# MATERIAL PROVIDED
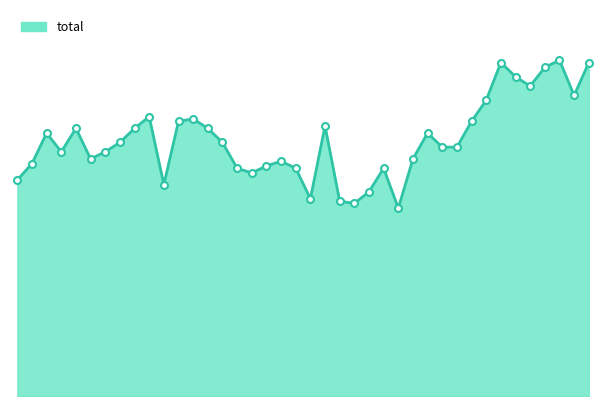

How many lines are shown in the chart?

1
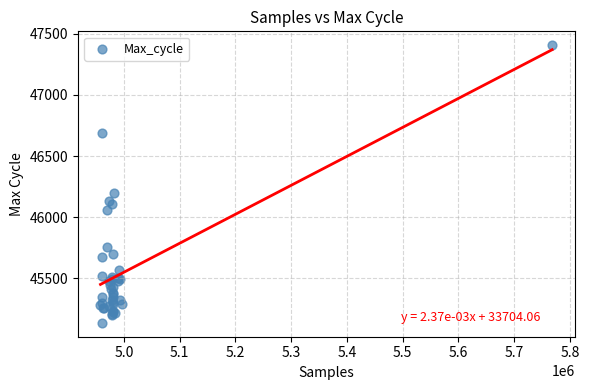

What Y value in the scatter plot is closest to 46272?

46201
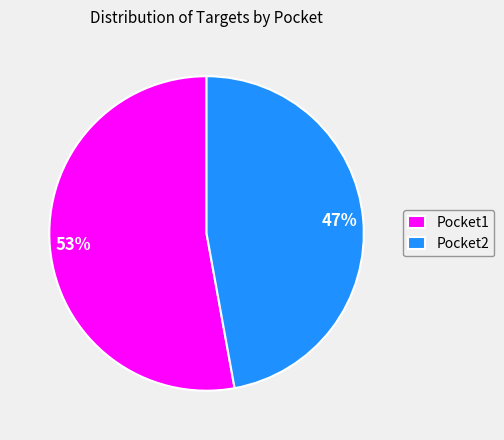

The Pocket2 slice represents 47% of the pie. True or false?

True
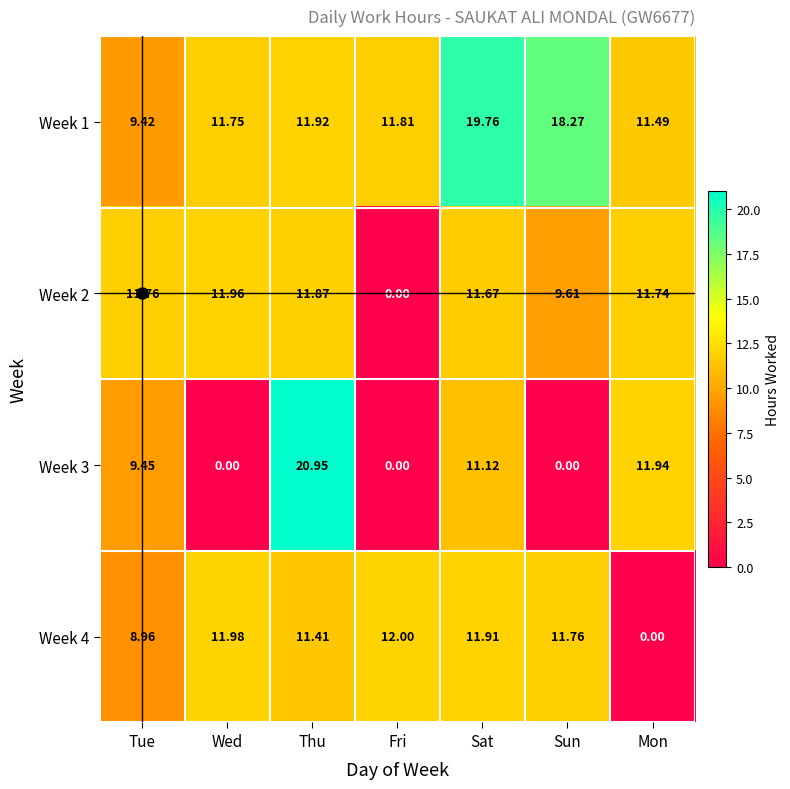

Between Tue and Sat, which series saw the biggest shift?

Week 1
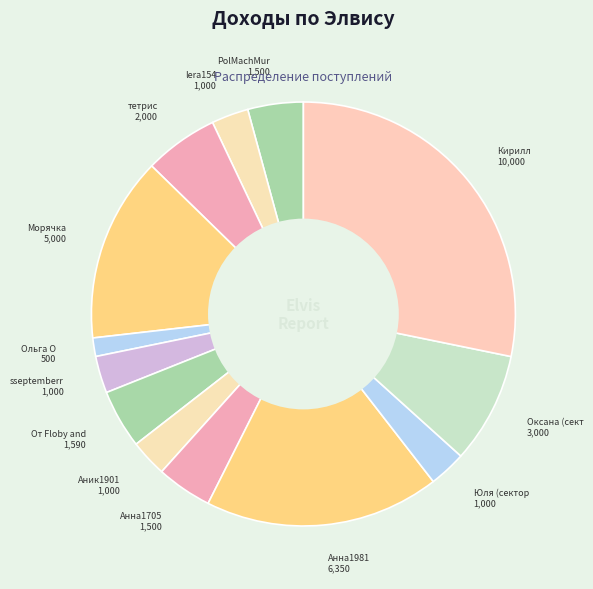

How many segments does this pie chart have?

13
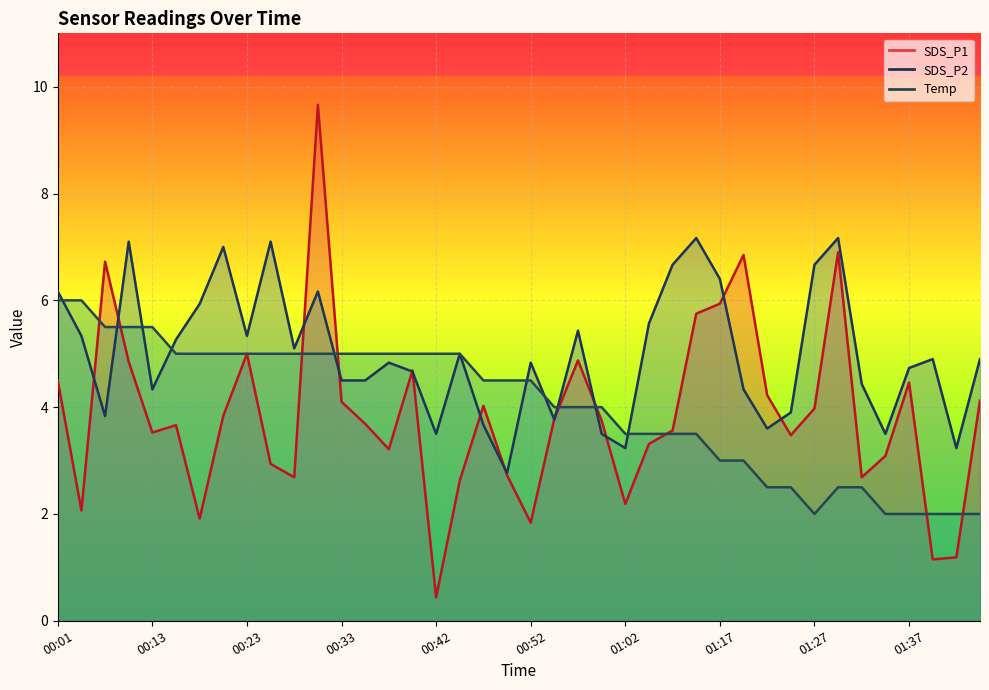

Reading right to left, transcribe all the data shown in this chart.

SDS_P1: 4.1	1.2	1.1	4.5	3.1	2.7	6.9	4.0	3.5	4.2	6.8	5.9	5.7	3.6	3.3	2.2	3.7	4.9	3.8	1.8	2.7	4.0	2.6	0.4	4.7	3.2	3.7	4.1	9.7	2.7	2.9	5.0	3.8	1.9	3.7	3.5	4.8	6.7	2.1	4.5
SDS_P2: 4.9	3.2	4.9	4.7	3.5	4.4	7.2	6.7	3.9	3.6	4.3	6.4	7.2	6.7	5.6	3.2	3.5	5.4	3.8	4.8	2.8	3.7	5.0	3.5	4.7	4.8	4.5	4.5	6.2	5.1	7.1	5.3	7.0	5.9	5.3	4.3	7.1	3.8	5.3	6.2
Temp: 2.0	2.0	2.0	2.0	2.0	2.5	2.5	2.0	2.5	2.5	3.0	3.0	3.5	3.5	3.5	3.5	4.0	4.0	4.0	4.5	4.5	4.5	5.0	5.0	5.0	5.0	5.0	5.0	5.0	5.0	5.0	5.0	5.0	5.0	5.0	5.5	5.5	5.5	6.0	6.0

# AIM OF THE TASK
Reproduce every line of the records above without changing a character, leaving out the pictures.

# ANSWER TO THIS TASK
How many lines are shown in the chart?

1

What Y value in the scatter plot is closest to 46272?

46201

The Pocket2 slice represents 47% of the pie. True or false?

True

Between Tue and Sat, which series saw the biggest shift?

Week 1

How many segments does this pie chart have?

13

Reading right to left, transcribe all the data shown in this chart.

SDS_P1: 4.1	1.2	1.1	4.5	3.1	2.7	6.9	4.0	3.5	4.2	6.8	5.9	5.7	3.6	3.3	2.2	3.7	4.9	3.8	1.8	2.7	4.0	2.6	0.4	4.7	3.2	3.7	4.1	9.7	2.7	2.9	5.0	3.8	1.9	3.7	3.5	4.8	6.7	2.1	4.5
SDS_P2: 4.9	3.2	4.9	4.7	3.5	4.4	7.2	6.7	3.9	3.6	4.3	6.4	7.2	6.7	5.6	3.2	3.5	5.4	3.8	4.8	2.8	3.7	5.0	3.5	4.7	4.8	4.5	4.5	6.2	5.1	7.1	5.3	7.0	5.9	5.3	4.3	7.1	3.8	5.3	6.2
Temp: 2.0	2.0	2.0	2.0	2.0	2.5	2.5	2.0	2.5	2.5	3.0	3.0	3.5	3.5	3.5	3.5	4.0	4.0	4.0	4.5	4.5	4.5	5.0	5.0	5.0	5.0	5.0	5.0	5.0	5.0	5.0	5.0	5.0	5.0	5.0	5.5	5.5	5.5	6.0	6.0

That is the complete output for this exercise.